President Robert Mugabe assented to the Labour Amendment Bill, making it an Act of Parliament in an extraordinary government Gazette published on Wednesday last week.

ZCTU secretary-general Japhet Moyo said there was nothing for the worker to celebrate in the new law, describing it as worse than the Labour Act of 1980. He said the new Act still had a lot of loopholes, some of which subjected employees to abuse by employers.

He said the ZCTU was looking at ways to launch a challenge to certain clauses in the Act which were oppressive for labour.

One of the ways, he said, was to take some workers’ cases to the courts to challenge the constitutionality of the law.

Amendments to the Labour Act were rushed through Parliament a fortnight ago following massive job losses where more than 25 000 people were sent packing after the Supreme Court ruling of July 17.

Although some workers have welcomed the Act, which allows fired employees to get packages in retrospect, the ZCTU says it demanded more.

“For now, the document might look alright, but as the ZCTU, we don’t think it is okay,” Moyo said.

“There are several provisions in that Act which are retrogressive.

For now, the employer or government might not decide to use them, but who knows when the stubborn one will come to apply those provisions and open floodgates of employee abuse again.”

Moyo said they would launch their challenge in three ways.

“We will engage the government whenever the platform is availed to us. That is number one. Secondly, we will take the legal route,” he said. On this one, we will take a few cases of fired workers to court and challenge the constitutionality of the law. It has many loopholes that can be abused.

“Thirdly, we are going to use political power to show our anger. We will go to the streets to demonstrate.”

Among the loopholes, the ZCTU said the provision of two weeks’ salary for every year served was unacceptable and also that Section (3), which allowed the employer to apply for exemption if it could not afford to pay the minimum retrenchment package was also unacceptable.

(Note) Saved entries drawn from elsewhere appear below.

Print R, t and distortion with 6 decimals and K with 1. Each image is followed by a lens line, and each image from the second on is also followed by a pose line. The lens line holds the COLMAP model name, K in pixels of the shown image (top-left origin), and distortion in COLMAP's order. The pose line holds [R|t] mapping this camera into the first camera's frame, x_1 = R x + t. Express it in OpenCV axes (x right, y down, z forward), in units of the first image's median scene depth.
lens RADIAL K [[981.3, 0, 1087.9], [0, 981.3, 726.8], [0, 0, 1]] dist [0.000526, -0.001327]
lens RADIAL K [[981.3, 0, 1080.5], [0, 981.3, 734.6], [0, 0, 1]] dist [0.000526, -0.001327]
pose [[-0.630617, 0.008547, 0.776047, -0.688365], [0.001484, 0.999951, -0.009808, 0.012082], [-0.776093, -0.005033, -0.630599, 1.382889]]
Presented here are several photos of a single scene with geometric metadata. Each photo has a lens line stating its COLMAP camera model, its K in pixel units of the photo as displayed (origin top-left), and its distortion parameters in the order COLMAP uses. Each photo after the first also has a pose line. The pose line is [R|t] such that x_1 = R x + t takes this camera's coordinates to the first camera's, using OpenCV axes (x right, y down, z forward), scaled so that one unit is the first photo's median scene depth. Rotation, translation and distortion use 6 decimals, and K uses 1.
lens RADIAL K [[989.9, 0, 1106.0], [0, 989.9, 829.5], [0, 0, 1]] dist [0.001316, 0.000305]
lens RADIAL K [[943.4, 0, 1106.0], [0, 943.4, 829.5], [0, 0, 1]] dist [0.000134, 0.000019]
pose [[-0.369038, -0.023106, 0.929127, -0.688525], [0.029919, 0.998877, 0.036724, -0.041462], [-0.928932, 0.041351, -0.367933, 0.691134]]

According to the amendments, an employer can apply for exemption to the retrenchment board and if there is no response within 14 days, then the application is deemed successful.

“How can the inefficiency of the retrenchment board or its administrative challenges become an approval of an exemption by default? This only serves the employers’ interests and it has to be challenged,” Moyo said.

He said the Labour minister was also given too much power, even to poke her nose into the running of unions and employment councils. He said this was contrary to various clauses approved by the International Labour Organisation (ILO).

ZCTU said powers for collective bargaining were now eroded in the newly-enacted law. He said a few gains that were achieved during former Labour minister Nicholas Goche’s era had now all been thrown down the drain.

“During Goche’s time, social partners agreed on 13 sets of principles.

The legislation was supposed to speak to those 13 principles, but this document has abandoned that,” Moyo said.

“Some of the principles included the right to strike, the issue of maternity leave and mechanisms for dispute resolution in Zimbabwe and retrenchments. The current law takes us back to the 1980s by creating labour officers who will obviously be overwhelmed by the bureaucracy in government.

”MDC-T spokesperson Obert Gutu also said his party fully associated itself with reservations expressed by the ZCTU on the Labour Amendment Act.

“The Bill was rushed through Parliament and the final product contains a lot of rough edges. If you scrutinise that Act, you will realise that workers still remain vulnerable, particularly when it comes to issues to do with retrenchment packages,” Gutu said.

The National Constitutional Assembly (NCA) also said in as much as they embraced the law, some provisions still needed revisiting.

“The new law is good as far as it stops employers from dismissing workers wantonly. However, as NCA, we disagree with the part of the law that says when workers are retrenched they must get a package of two weeks salary for every year served. We believe this is too little. It will be much better if it was increased to one month salary for every year worked,” said Madock Chivasa, NCA spokesperson.